Size of table before VF
Size of table after VF
Space reclaimed
Index space reclaimed (per index)

--Josh Berkus



Re: New VACUUM FULL

From
Takahiro Itagaki
Date:
Alvaro Herrera <alvherre@commandprompt.com> wrote:

> Hmm.  With this patch, if I do "vacuumdb -f" it will not vacuum the
> special system catalogs that can only be vacuumed with INPLACE, correct?

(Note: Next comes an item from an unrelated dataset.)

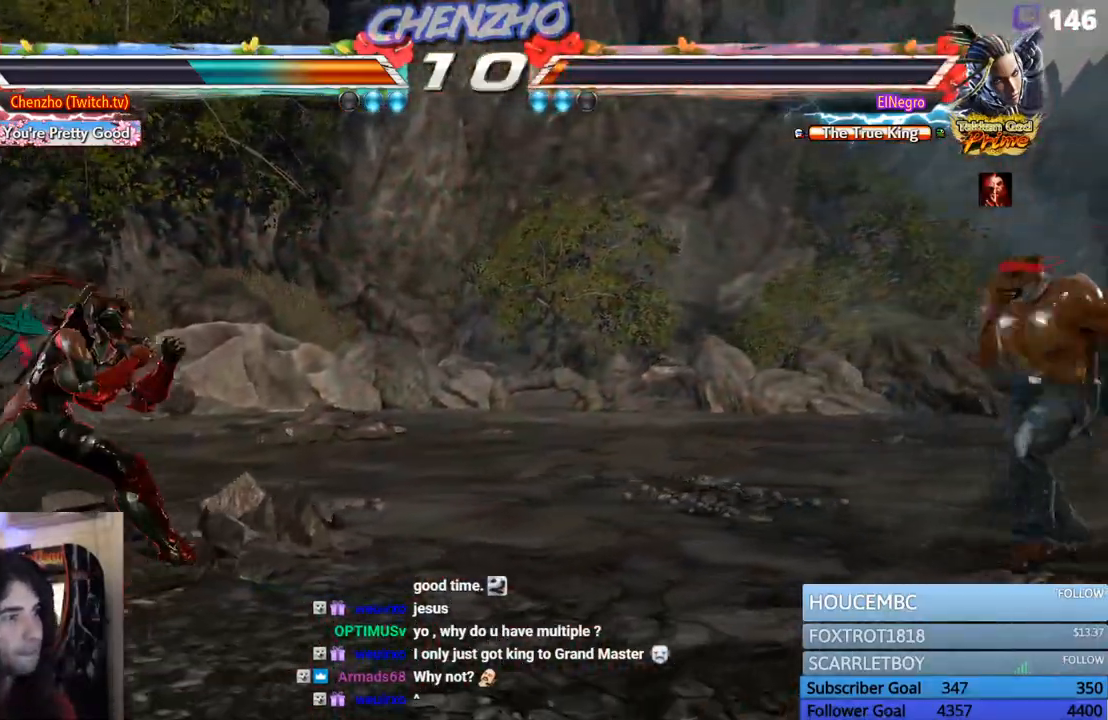
{"buttons": ["CROSS", "DPAD_UP", "DPAD_LEFT"], "events": [[83, "CROSS", "up"], [100, "CIRCLE", "up"], [133, "DPAD_RIGHT", "up"], [450, "DPAD_LEFT", "down"], [450, "DPAD_UP", "down"], [500, "CROSS", "down"]]}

No. It will vacuum normal tables with FULL (rewrite), and system catalogs
with FULL INPLACE. FULL vacuums for system catalogs always fall back to
INPLACE vacuum silently.

But certainly we cannot recommend to use daily database-wide VACUUM FULLs
because they have higher costs than repeated FULL INPLACE vacuums.
FULL (rewrite) will not be cheaper for tables that have little dead tuples.
Just an idea, something like "vacuumdb -f --threshold=<some baseline>"
might be useful for users running daily "vacuumdb -f".

Regards,
---
Takahiro Itagaki
NTT Open Source Software Center




Re: New VACUUM FULL

From
Simon Riggs
Date:
On Mon, 2009-12-07 at 16:55 +0900, Itagaki Takahiro wrote:
> Tom Lane <tgl@sss.pgh.pa.us> wrote:
> 
> > You should take those out again; if I am the committer I certainly will.
> > Such a test will guarantee complete instability of every other
> > regression test, and it's not worth it.
> 
> I read the original comment was saying to add regression tests for
> database-wide vacuums. But I'll reduce the range of vacuum if they
> are not acceptable.
> 
> The new patch contains only table-based vacuum for local tables and some of
> system tables to test non-INPLACE vacuum are not used for system tables.
>     VACUUM FULL pg_am;
>     VACUUM FULL pg_class;
>     VACUUM FULL pg_database;

Thanks for adding those additional tests.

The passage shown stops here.